A Special Court dealing with such a high-value, multi-layered PMLA case — especially one involving an international betting network — is statutorily bound to apply Section 45’s twin conditions rigorously. The “exception” of jail has already been invoked by the ED’s arrest and the court’s transit remand. Granting bail at this nascent stage would require the court to be convinced that Garg is prima facie not guilty — a tall order given the volume of material already placed on record.

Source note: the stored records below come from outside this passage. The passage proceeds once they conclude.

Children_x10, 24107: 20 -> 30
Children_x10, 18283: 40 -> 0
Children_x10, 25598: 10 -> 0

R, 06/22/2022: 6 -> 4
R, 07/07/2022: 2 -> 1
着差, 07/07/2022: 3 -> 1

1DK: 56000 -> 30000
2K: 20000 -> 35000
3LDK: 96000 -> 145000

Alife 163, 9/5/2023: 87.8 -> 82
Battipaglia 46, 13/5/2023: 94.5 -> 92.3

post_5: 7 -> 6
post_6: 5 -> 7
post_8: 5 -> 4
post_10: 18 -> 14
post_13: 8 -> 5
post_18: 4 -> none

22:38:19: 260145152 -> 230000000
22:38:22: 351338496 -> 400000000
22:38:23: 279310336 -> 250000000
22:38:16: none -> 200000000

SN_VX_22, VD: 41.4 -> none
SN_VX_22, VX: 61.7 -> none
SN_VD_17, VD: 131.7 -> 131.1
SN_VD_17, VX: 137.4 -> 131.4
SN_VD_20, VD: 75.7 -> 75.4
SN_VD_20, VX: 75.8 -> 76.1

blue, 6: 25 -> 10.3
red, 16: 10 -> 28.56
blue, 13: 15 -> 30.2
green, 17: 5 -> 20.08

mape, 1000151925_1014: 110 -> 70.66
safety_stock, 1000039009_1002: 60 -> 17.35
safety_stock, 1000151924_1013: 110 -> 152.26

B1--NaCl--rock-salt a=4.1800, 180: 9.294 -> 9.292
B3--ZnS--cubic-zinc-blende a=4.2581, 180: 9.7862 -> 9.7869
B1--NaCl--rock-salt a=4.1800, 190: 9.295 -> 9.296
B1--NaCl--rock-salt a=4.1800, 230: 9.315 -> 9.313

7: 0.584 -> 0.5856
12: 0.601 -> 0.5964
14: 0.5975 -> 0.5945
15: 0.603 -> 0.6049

That said, the Supreme Court’s overarching principle cannot be wished away. If the investigation drags on without charges being framed quickly, or if Garg can demonstrate strong roots in society, family ties, and no risk of tampering with evidence (a claim the note itself undermines through allegations of past witness tampering and evidence destruction attempts), he may eventually secure relief from the Chhattisgarh High Court or the Supreme Court after a period of custody. The Court has, in recent years, shown increasing discomfort with long incarceration in economic offences where the accused is not a habitual offender and the trial is delayed.
However, any such eventual bail would come after the alleged “exception” has already been applied for a meaningful period. It would not erase the fact that the allegations were considered serious enough to justify arrest and attachment in the first place. Political connections — often whispered about in such cases — may influence optics and legal strategy, but they cannot rewrite the statutory requirements of Section 45 or the Supreme Court’s own caution in PMLA matters.
The Larger Damage Cannot Be Undone by Bail
Even if Vikas Garg eventually walks out on bail — as the constitutional principle of liberty demands in the long run — the alleged damage is already done. Retail investors in the affected listed companies were allegedly exposed to artificially influenced share prices. Corporate governance in multiple entities stands allegedly compromised by proxy directors and hidden investments. The integrity of the NCLT process was allegedly sought to be subverted through a merger designed to destroy records.
The Supreme Court’s “bail is the rule” doctrine exists to protect the innocent and prevent state overreach. It was never meant to become a get-out-of-jail-free card for those who allegedly built empires on the back of illegal betting syndicates and then used the stock market as their personal laundry. If the evidence holds, Vikas Garg did not merely commit a crime — he allegedly weaponized India’s corporate and financial architecture against its own citizens and investors.
The ED has done its job by bringing him into custody and attaching the assets. The courts will now decide the precise contours of his liberty. But one thing is already clear: in this case, jail was never going to remain a distant exception for long. The allegations were too big, the web too wide, and the alleged attempt to erase the trail too brazen.
Vikas Garg may or may not get bail in the coming weeks or months. What he cannot escape — at least in the court of public and regulatory scrutiny — is the devastating portrait of an alleged corporate launderer who reportedly thought he could own a betting app, manipulate listed companies, install puppets, and destroy evidence, all while hiding behind political connections and the supposed invincibility of big business.
The Supreme Court’s principle will be tested. But so will the credibility of India’s markets and institutions if such alleged conduct is allowed to go unpunished in substance, even if liberty is eventually restored on technical grounds. The real test is not just whether Vikas Garg gets bail — it is whether the system finally holds accountable those who allegedly turned illegal betting into corporate empires.